Scan the lines below for the word "больше". Copy each line you find it in.

▬▬▬

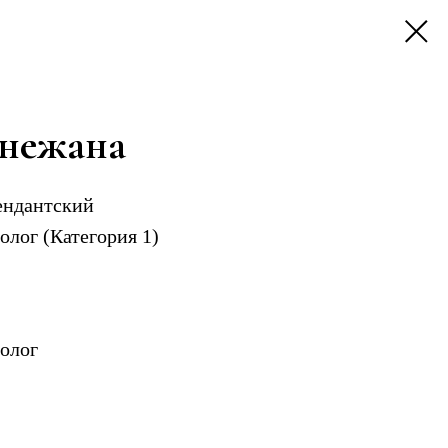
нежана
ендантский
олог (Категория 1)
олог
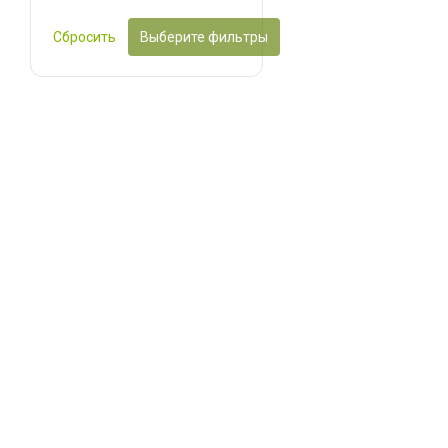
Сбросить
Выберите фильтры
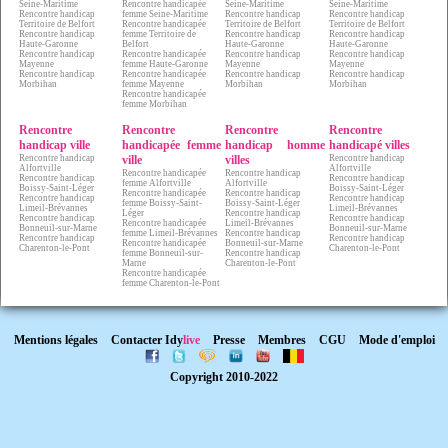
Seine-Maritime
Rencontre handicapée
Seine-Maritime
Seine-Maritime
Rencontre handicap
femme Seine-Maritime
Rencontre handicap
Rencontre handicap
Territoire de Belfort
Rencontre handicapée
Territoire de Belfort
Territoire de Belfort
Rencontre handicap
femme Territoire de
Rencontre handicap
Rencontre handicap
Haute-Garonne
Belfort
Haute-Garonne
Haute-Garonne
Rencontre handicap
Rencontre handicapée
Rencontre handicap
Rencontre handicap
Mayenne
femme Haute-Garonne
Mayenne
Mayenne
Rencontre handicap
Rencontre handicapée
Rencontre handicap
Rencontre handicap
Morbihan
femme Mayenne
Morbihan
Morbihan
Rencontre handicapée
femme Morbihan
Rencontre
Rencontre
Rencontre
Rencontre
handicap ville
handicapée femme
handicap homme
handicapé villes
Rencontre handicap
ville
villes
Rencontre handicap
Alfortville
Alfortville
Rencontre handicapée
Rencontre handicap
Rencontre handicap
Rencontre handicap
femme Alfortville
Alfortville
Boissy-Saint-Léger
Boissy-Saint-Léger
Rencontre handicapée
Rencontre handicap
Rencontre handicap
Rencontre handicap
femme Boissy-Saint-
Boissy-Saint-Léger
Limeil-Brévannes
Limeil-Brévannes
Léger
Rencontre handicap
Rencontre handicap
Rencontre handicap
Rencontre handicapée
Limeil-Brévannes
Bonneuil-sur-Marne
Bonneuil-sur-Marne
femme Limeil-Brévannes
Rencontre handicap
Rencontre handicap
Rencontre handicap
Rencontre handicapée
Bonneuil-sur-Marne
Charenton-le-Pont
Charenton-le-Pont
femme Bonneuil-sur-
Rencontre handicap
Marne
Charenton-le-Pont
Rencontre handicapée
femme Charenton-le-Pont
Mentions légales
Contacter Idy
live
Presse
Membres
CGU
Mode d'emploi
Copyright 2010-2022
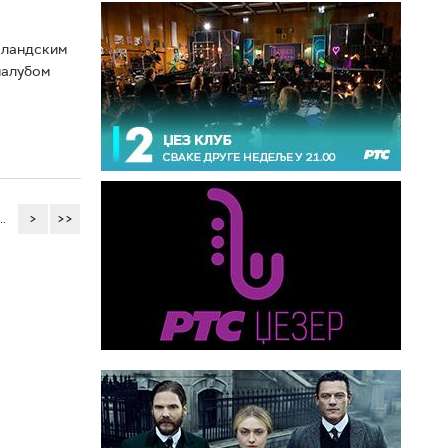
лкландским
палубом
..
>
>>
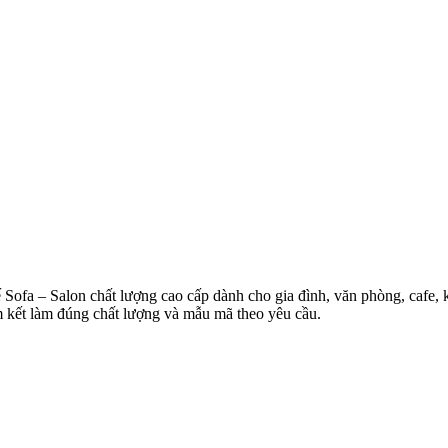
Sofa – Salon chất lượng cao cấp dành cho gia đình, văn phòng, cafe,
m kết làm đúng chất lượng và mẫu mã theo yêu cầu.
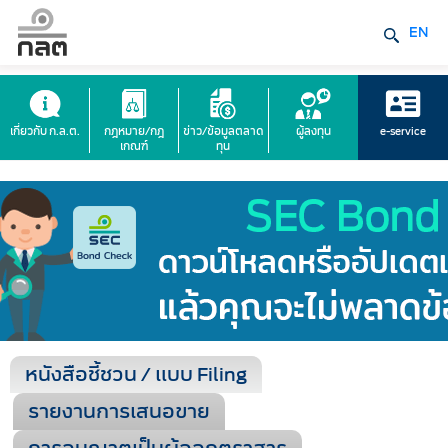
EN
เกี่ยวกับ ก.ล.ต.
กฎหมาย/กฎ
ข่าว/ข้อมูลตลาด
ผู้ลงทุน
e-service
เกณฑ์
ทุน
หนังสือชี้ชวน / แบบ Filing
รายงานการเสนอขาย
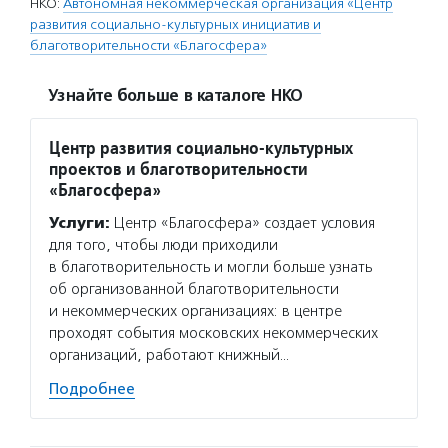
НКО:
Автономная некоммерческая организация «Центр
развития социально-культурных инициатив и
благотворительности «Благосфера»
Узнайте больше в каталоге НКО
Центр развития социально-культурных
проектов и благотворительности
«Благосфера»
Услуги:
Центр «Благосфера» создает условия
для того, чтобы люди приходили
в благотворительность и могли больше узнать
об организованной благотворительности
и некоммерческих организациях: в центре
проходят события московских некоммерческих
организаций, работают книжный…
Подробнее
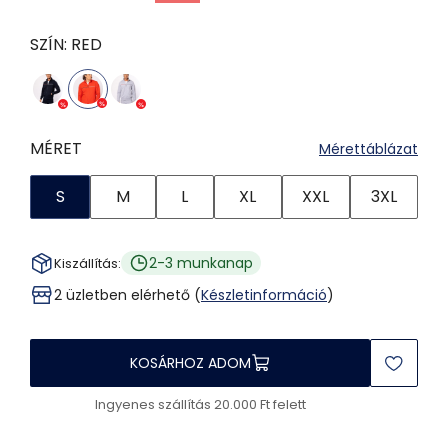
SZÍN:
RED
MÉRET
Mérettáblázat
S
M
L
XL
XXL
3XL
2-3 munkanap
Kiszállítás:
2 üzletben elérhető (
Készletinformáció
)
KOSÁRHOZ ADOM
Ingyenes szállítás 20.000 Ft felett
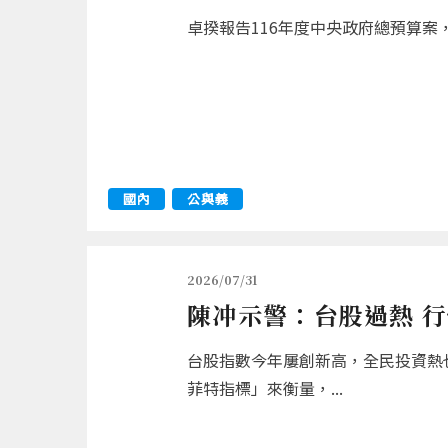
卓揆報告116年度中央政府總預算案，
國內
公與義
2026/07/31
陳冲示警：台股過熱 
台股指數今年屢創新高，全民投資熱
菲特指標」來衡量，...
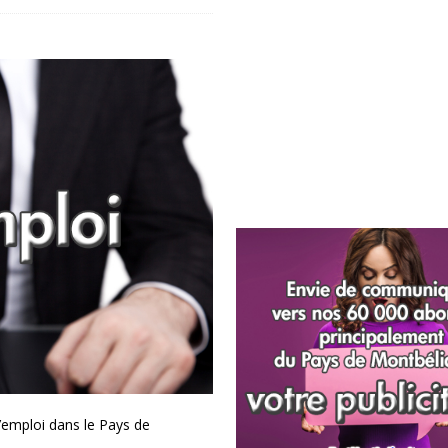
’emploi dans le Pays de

▬▬▬

• [FINISHED TASK]:
Узнайте больше в каталоге НКО
в благотворительность и могли больше узнать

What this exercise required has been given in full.